UDB had hundreds of tables per shard, and although there are a few common patterns, they did not all have an exactly identical structure. You have two former FB database engineers in this thread (myself + rwultsch) telling you your statement is incorrect. Nothing in Domas's post discusses lack of schema changes or tables being identical.

Linkbench is unmaintained and does not attempt to mirror the entirety of UDB, just its access patterns: point lookups by PK, and range scans over a secondary index. A fixed access pattern is not the same thing as having no schema changes.

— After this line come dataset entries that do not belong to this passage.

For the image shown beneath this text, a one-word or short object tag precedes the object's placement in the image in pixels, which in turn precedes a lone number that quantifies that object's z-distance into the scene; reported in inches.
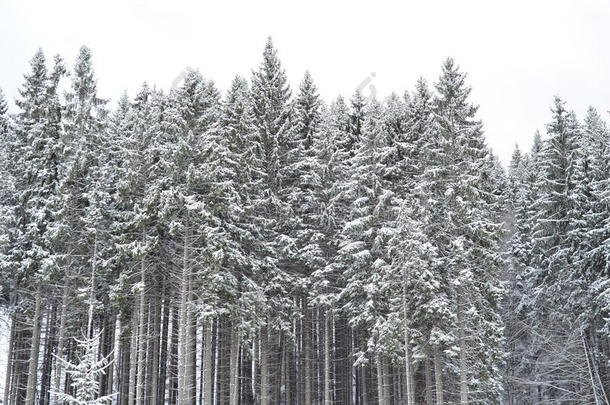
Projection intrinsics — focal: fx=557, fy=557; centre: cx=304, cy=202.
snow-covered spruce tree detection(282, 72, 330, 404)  1112.8
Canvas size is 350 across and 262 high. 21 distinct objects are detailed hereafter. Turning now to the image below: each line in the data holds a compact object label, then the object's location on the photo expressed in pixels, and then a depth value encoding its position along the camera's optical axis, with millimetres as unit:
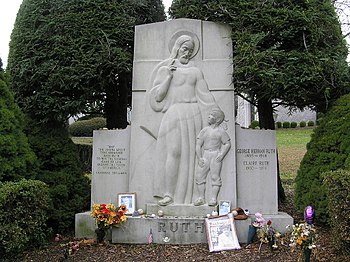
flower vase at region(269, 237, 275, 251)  5195
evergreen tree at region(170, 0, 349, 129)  5907
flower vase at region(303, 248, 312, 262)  4457
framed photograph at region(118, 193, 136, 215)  6148
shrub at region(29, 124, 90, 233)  6277
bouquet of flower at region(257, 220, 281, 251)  5199
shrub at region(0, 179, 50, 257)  4758
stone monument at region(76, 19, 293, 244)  6105
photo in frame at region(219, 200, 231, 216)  5879
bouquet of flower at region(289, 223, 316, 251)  4430
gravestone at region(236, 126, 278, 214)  6188
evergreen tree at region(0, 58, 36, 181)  5477
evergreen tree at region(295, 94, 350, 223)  5797
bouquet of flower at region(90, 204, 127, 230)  5586
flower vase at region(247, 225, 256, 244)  5633
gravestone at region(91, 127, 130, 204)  6449
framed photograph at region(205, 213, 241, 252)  5484
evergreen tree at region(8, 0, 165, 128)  6500
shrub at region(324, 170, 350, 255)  4398
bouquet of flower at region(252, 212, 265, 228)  5541
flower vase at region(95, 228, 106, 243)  5717
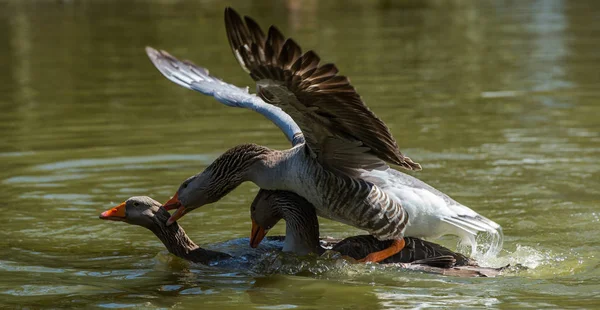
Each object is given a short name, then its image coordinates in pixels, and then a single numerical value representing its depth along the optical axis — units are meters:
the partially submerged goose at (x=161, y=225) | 15.42
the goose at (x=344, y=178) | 13.27
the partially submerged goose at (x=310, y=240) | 15.12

Even putting column changes aside, the entirety of UDB was migrated from InnoDB to MyRocks in 2017, which is essentially a schema change across every single UDB table in every single UDB shard.

And besides, as I mentioned already, the non-UDB MySQL use-cases at Facebook are larger than the vast majority of companies' databases -- larger than the next-largest US social network, even. The non-UDB tiers had dozens of schema changes every single day.

As rwultsch correctly mentioned, Facebook's extreme agility with schema changes is directly what inspired me to create https://www.skeema.io, an open source project offering declarative schema change management. It's used by GitHub, Twilio, and a number of other well-known companies.

Please stop making incorrect statements based on things you have no direct experience with.

FB had plenty of schema changes. I know, I wrote software to push them out. The important concepts for pushing schema at scale became part of Skeema.
What about Postgres native key-store called HStore?

https://www.postgresql.org/docs/8.3/hstore.html

I love Postgres just as much as anyone but Uber use case still seemed to be a better fit for MySQL. I was hopeful this would kickstart a renewed focus on features / architecture within thr Postgres community and I’m not certain anything resulted from this. Hope to be wrong obviously.